##### DATA TO EXAMINE #####
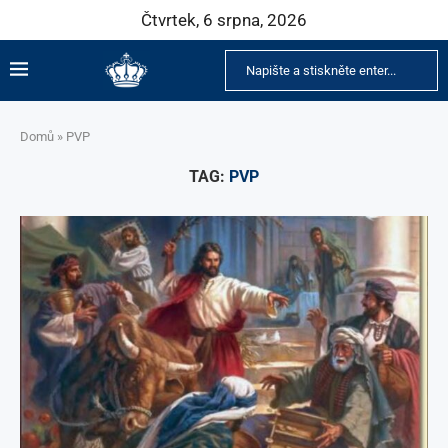
Čtvrtek, 6 srpna, 2026
Domů
»
PVP
TAG:
PVP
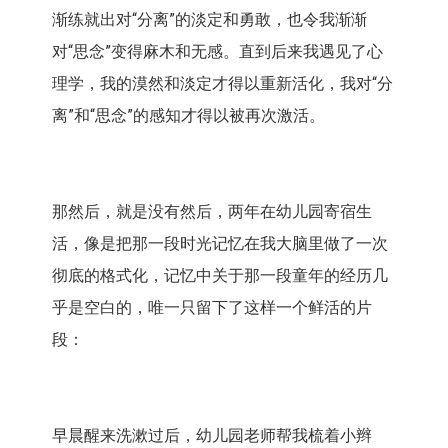
渐练就出对“分离”的淡定和勇敢，也令我渐渐
对“思念”变得麻木和无感。直到后来我遇见了心
理学，我的漠然和淡定才得以重新活化，我对“分
离”和“思念”的感知才得以被再次激活。
那然后，就是没有然后，两年在幼儿园寄宿生
活，像是把那一段时光记忆在我大脑里做了一次
彻底的格式化，记忆中关于那一段童年的经历几
乎是空白的，唯一只留下了这样一个鲜活的片
段：
早晨醒来洗漱过后，幼儿园老师帮我梳着小辫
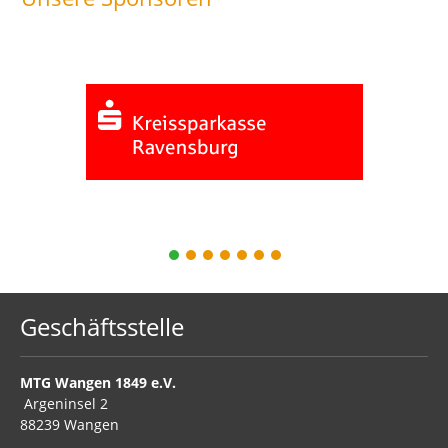
1
2
3
4
5
6
7
Geschäftsstelle
MTG Wangen 1849 e.V.
Argeninsel 2
88239 Wangen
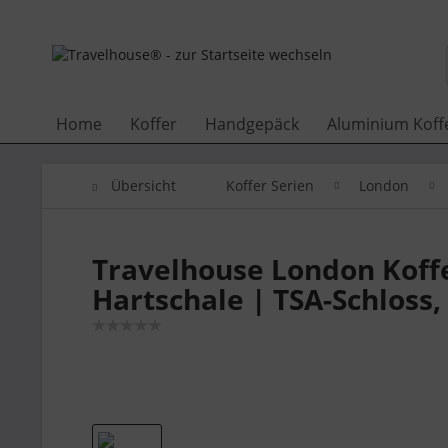
Home
Koffer
Handgepäck
Aluminium Koff
Übersicht
Koffer Serien
London
Travelhouse London Koffe
Hartschale | TSA-Schlos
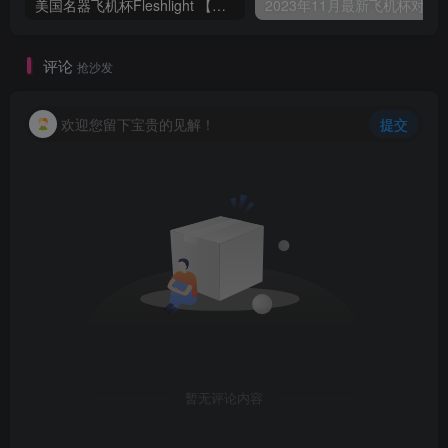
美国名器飞机杯Fleshlight 【Quickshot-Vantage 双头飞机杯】完全评测
2023年11月最新飞机杯对比评测，
评论
抢沙发
欢迎您留下宝贵的见解！
提交
暂无评论内容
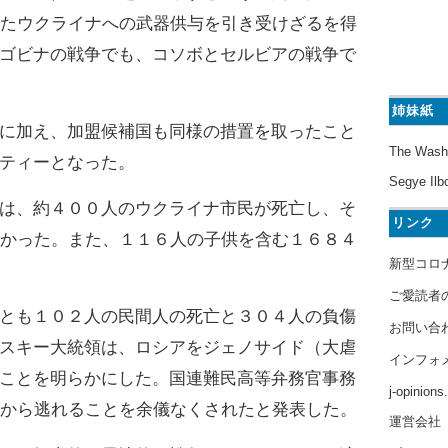
ったウクライナへの武器供与を引き受けざるを得
ゴビナの戦争でも、コソボとセルビアの戦争で
姉妹紙
に加え、加盟候補国も同様の措置を取ったこと
The Wash
ティーとなった。
Segye Ilb
は、約４００人のウクライナ市民が死亡し、そ
リンク
分かった。また、１１６人の子供を含む１６８４
新型コロ
ご愛読者
とも１０２人の民間人の死亡と３０４人の負傷
お問い合
スキー大統領は、ロシアをジェノサイド（大虐
インフォ
ことを明らかにした。国連難民高等弁務官事務
j-opinion
力から逃れることを余儀なくされたと発表した。
運営会社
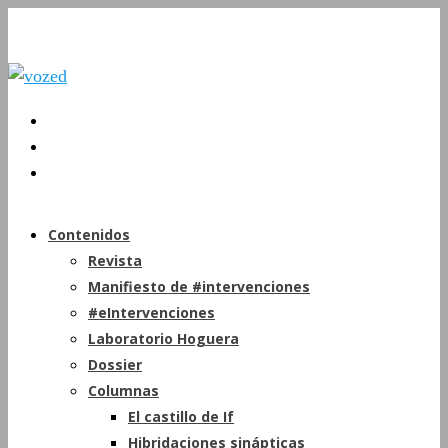
Contenidos
Revista
Manifiesto de #intervenciones
#eIntervenciones
Laboratorio Hoguera
Dossier
Columnas
El castillo de If
Hibridaciones sinápticas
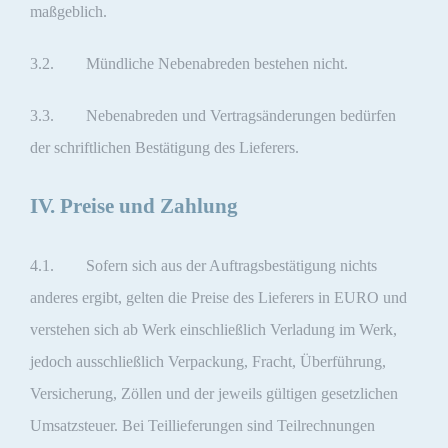
maßgeblich.
3.2. Mündliche Nebenabreden bestehen nicht.
3.3. Nebenabreden und Vertragsänderungen bedürfen
der schriftlichen Bestätigung des Lieferers.
IV. Preise und Zahlung
4.1. Sofern sich aus der Auftragsbestätigung nichts
anderes ergibt, gelten die Preise des Lieferers in EURO und
verstehen sich ab Werk einschließlich Verladung im Werk,
jedoch ausschließlich Verpackung, Fracht, Überführung,
Versicherung, Zöllen und der jeweils gültigen gesetzlichen
Umsatzsteuer. Bei Teillieferungen sind Teilrechnungen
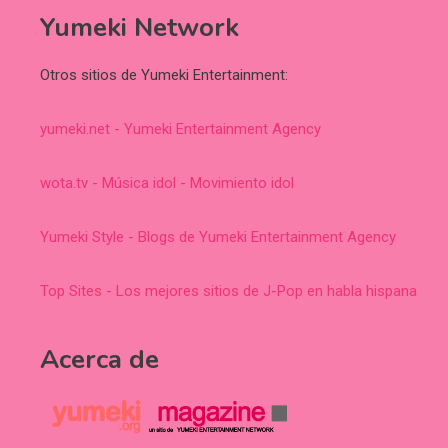
Yumeki Network
Otros sitios de Yumeki Entertainment:
yumeki.net - Yumeki Entertainment Agency
wota.tv - Música idol - Movimiento idol
Yumeki Style - Blogs de Yumeki Entertainment Agency
Top Sites - Los mejores sitios de J-Pop en habla hispana
Acerca de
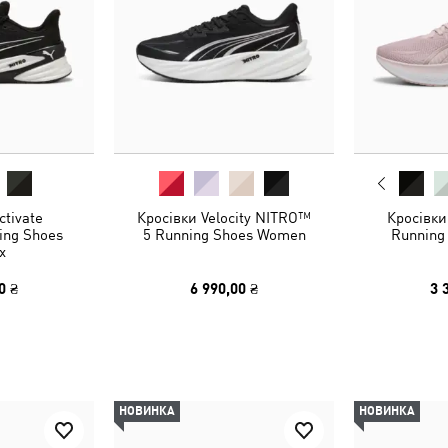
ctivate
Кросівки Velocity NITRO™
Кросівки
ing Shoes
5 Running Shoes Women
Running
x
0 ₴
6 990,00 ₴
3 
НОВИНКА
НОВИНКА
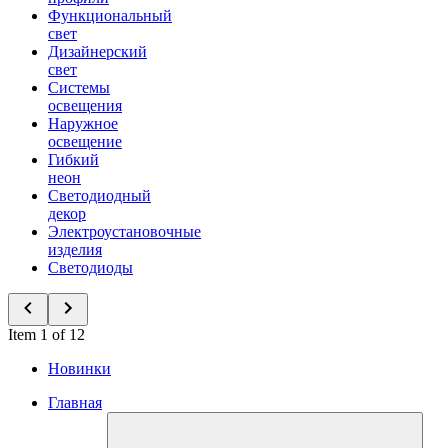
Функциональный
свет
Дизайнерский
свет
Системы
освещения
Наружное
освещение
Гибкий
неон
Светодиодный
декор
Электроустановочные
изделия
Светодиоды
Item 1 of 12
Новинки
Главная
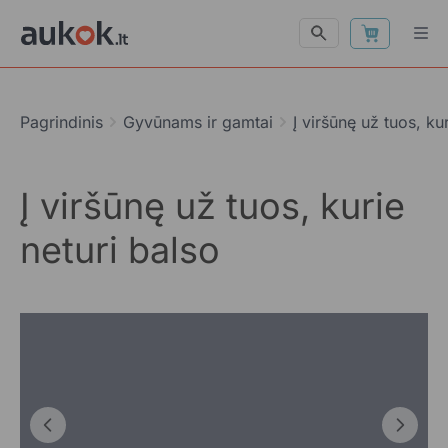
Pagrindinis
Gyvūnams ir gamtai
Į viršūnę už tuos, ku
Į viršūnę už tuos, kurie
neturi balso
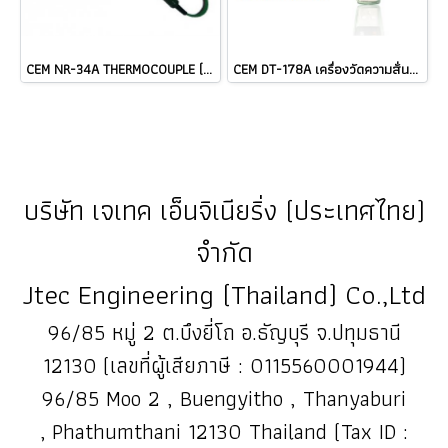
CEM NR-34A THERMOCOUPLE (TYPE K) Length: 180 mm Cable @ ราคา
CEM DT-178A เครื่องวัดความสั่นสะเทือนแบบ 3-Axis Datalogger ราคา ###
บริษัท เจเทค เอ็นจิเนียริ่ง (ประเทศไทย)
จำกัด
Jtec Engineering (Thailand) Co.,Ltd
96/85 หมู่ 2 ต.บึงยี่โถ อ.ธัญบุรี จ.ปทุมธานี
12130 (เลขที่ผู้เสียภาษี : 0115560001944)
96/85 Moo 2 , Buengyitho , Thanyaburi
, Phathumthani 12130 Thailand (Tax ID :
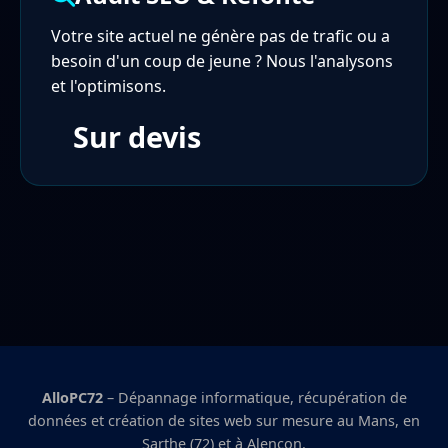
Votre site actuel ne génère pas de trafic ou a
besoin d'un coup de jeune ? Nous l'analysons
et l'optimisons.
Sur devis
AlloPC72
– Dépannage informatique, récupération de
données et création de sites web sur mesure au Mans, en
Sarthe (72) et à Alençon.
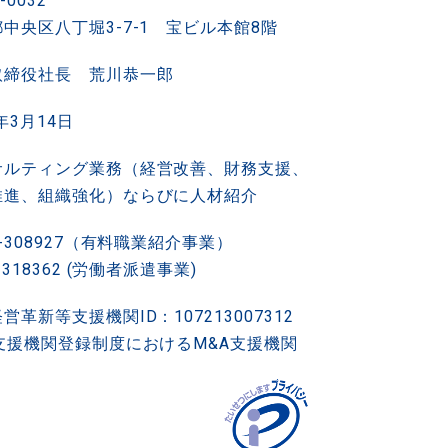
-0032
中央区八丁堀3-7-1
宝ビル本館8階
取締役社長 荒川恭一郎
4年3月14日
サルティング業務
（経営改善、財務支援、
推進、組織強化）ならびに人材紹介
ユ-308927（有料職業紹介事業）
-318362 (労働者派遣事業)
営革新等支援機関ID：107213007312
A支援機関登録制度におけるM&A支援機関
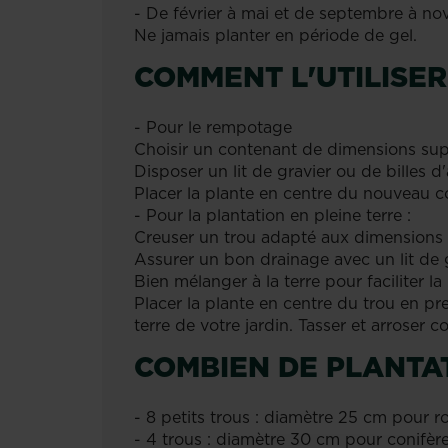
- De février à mai et de septembre à n
Ne jamais planter en période de gel.
COMMENT L'UTILISER 
- Pour le rempotage
Choisir un contenant de dimensions sup
Disposer un lit de gravier ou de billes 
Placer la plante en centre du nouveau c
- Pour la plantation en pleine terre :
Creuser un trou adapté aux dimensions d
Assurer un bon drainage avec un lit de g
Bien mélanger à la terre pour faciliter la 
Placer la plante en centre du trou en p
terre de votre jardin. Tasser et arroser 
COMBIEN DE PLANTAT
- 8 petits trous : diamètre 25 cm pour ro
- 4 trous : diamètre 30 cm pour conifères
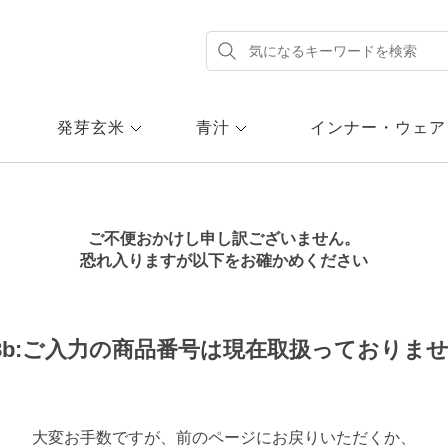
発芽玄米
青汁
インナー・ウェア
ご不便おかけし申し訳ございません。
恐れ入りますが以下をお確かめください
68b:ご入力の商品番号は現在取扱っておりま
大変お手数ですが、前のページにお戻りいただくか、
#####
* **EXERCISE REQUIREMENTS**: The response must repeat all the lines above exactly and include no pictures.

* **EXPECTED OUTPUT**:
Čtvrtek, 6 srpna, 2026
Domů
»
PVP
TAG:
PVP
渐练就出对“分离”的淡定和勇敢，也令我渐渐
对“思念”变得麻木和无感。直到后来我遇见了心
理学，我的漠然和淡定才得以重新活化，我对“分
离”和“思念”的感知才得以被再次激活。
那然后，就是没有然后，两年在幼儿园寄宿生
活，像是把那一段时光记忆在我大脑里做了一次
彻底的格式化，记忆中关于那一段童年的经历几
乎是空白的，唯一只留下了这样一个鲜活的片
段：
早晨醒来洗漱过后，幼儿园老师帮我梳着小辫
1
2
3
4
5
6
7
Geschäftsstelle
MTG Wangen 1849 e.V.
Argeninsel 2
88239 Wangen
Home
Koffer
Handgepäck
Aluminium Koff
Übersicht
Koffer Serien
London
Travelhouse London Koffe
Hartschale | TSA-Schlos
美国名器飞机杯Fleshlight 【Quickshot-Vantage 双头飞机杯】完全评测
2023年11月最新飞机杯对比评测，
评论
抢沙发
欢迎您留下宝贵的见解！
提交
暂无评论内容
ったウクライナへの武器供与を引き受けざるを得
ゴビナの戦争でも、コソボとセルビアの戦争で
姉妹紙
に加え、加盟候補国も同様の措置を取ったこと
The Wash
ティーとなった。
Segye Ilb
は、約４００人のウクライナ市民が死亡し、そ
リンク
分かった。また、１１６人の子供を含む１６８４
新型コロ
ご愛読者
とも１０２人の民間人の死亡と３０４人の負傷
お問い合
スキー大統領は、ロシアをジェノサイド（大虐
インフォ
ことを明らかにした。国連難民高等弁務官事務
j-opinion
力から逃れることを余儀なくされたと発表した。
運営会社
Contenidos
Revista
Manifiesto de #intervenciones
#eIntervenciones
Laboratorio Hoguera
Dossier
Columnas
El castillo de If
Hibridaciones sinápticas
maßgeblich.
3.2. Mündliche Nebenabreden bestehen nicht.
3.3. Nebenabreden und Vertragsänderungen bedürfen
der schriftlichen Bestätigung des Lieferers.
IV. Preise und Zahlung
4.1. Sofern sich aus der Auftragsbestätigung nichts
anderes ergibt, gelten die Preise des Lieferers in EURO und
verstehen sich ab Werk einschließlich Verladung im Werk,
jedoch ausschließlich Verpackung, Fracht, Überführung,
Versicherung, Zöllen und der jeweils gültigen gesetzlichen
Umsatzsteuer. Bei Teillieferungen sind Teilrechnungen
Yumeki Network
Otros sitios de Yumeki Entertainment:
yumeki.net - Yumeki Entertainment Agency
wota.tv - Música idol - Movimiento idol
Yumeki Style - Blogs de Yumeki Entertainment Agency
Top Sites - Los mejores sitios de J-Pop en habla hispana
Acerca de
ctivate
Кросівки Velocity NITRO™
Кросівки
ing Shoes
5 Running Shoes Women
Running
x
0 ₴
6 990,00 ₴
3 
НОВИНКА
НОВИНКА
Функциональный
свет
Дизайнерский
свет
Системы
освещения
Наружное
освещение
Гибкий
неон
Светодиодный
декор
Электроустановочные
изделия
Светодиоды
Item 1 of 12
Новинки
Главная
Pagrindinis
Gyvūnams ir gamtai
Į viršūnę už tuos, ku
Į viršūnę už tuos, kurie
neturi balso
CEM NR-34A THERMOCOUPLE (TYPE K) Length: 180 mm Cable @ ราคา
CEM DT-178A เครื่องวัดความสั่นสะเทือนแบบ 3-Axis Datalogger ราคา ###
บริษัท เจเทค เอ็นจิเนียริ่ง (ประเทศไทย)
จำกัด
Jtec Engineering (Thailand) Co.,Ltd
96/85 หมู่ 2 ต.บึงยี่โถ อ.ธัญบุรี จ.ปทุมธานี
12130 (เลขที่ผู้เสียภาษี : 0115560001944)
96/85 Moo 2 , Buengyitho , Thanyaburi
, Phathumthani 12130 Thailand (Tax ID :
Votre site actuel ne génère pas de trafic ou a
besoin d'un coup de jeune ? Nous l'analysons
et l'optimisons.
Sur devis
AlloPC72
– Dépannage informatique, récupération de
données et création de sites web sur mesure au Mans, en
Sarthe (72) et à Alençon.
-0032
中央区八丁堀3-7-1
宝ビル本館8階
取締役社長 荒川恭一郎
4年3月14日
サルティング業務
（経営改善、財務支援、
推進、組織強化）ならびに人材紹介
ユ-308927（有料職業紹介事業）
-318362 (労働者派遣事業)
営革新等支援機関ID：107213007312
A支援機関登録制度におけるM&A支援機関
- De février à mai et de septembre à n
Ne jamais planter en période de gel.
COMMENT L'UTILISER 
- Pour le rempotage
Choisir un contenant de dimensions sup
Disposer un lit de gravier ou de billes 
Placer la plante en centre du nouveau c
- Pour la plantation en pleine terre :
Creuser un trou adapté aux dimensions d
Assurer un bon drainage avec un lit de g
Bien mélanger à la terre pour faciliter la 
Placer la plante en centre du trou en p
terre de votre jardin. Tasser et arroser 
COMBIEN DE PLANTAT
- 8 petits trous : diamètre 25 cm pour ro
- 4 trous : diamètre 30 cm pour conifères
発芽玄米
青汁
インナー・ウェア
ご不便おかけし申し訳ございません。
恐れ入りますが以下をお確かめください
68b:ご入力の商品番号は現在取扱っておりま
大変お手数ですが、前のページにお戻りいただくか、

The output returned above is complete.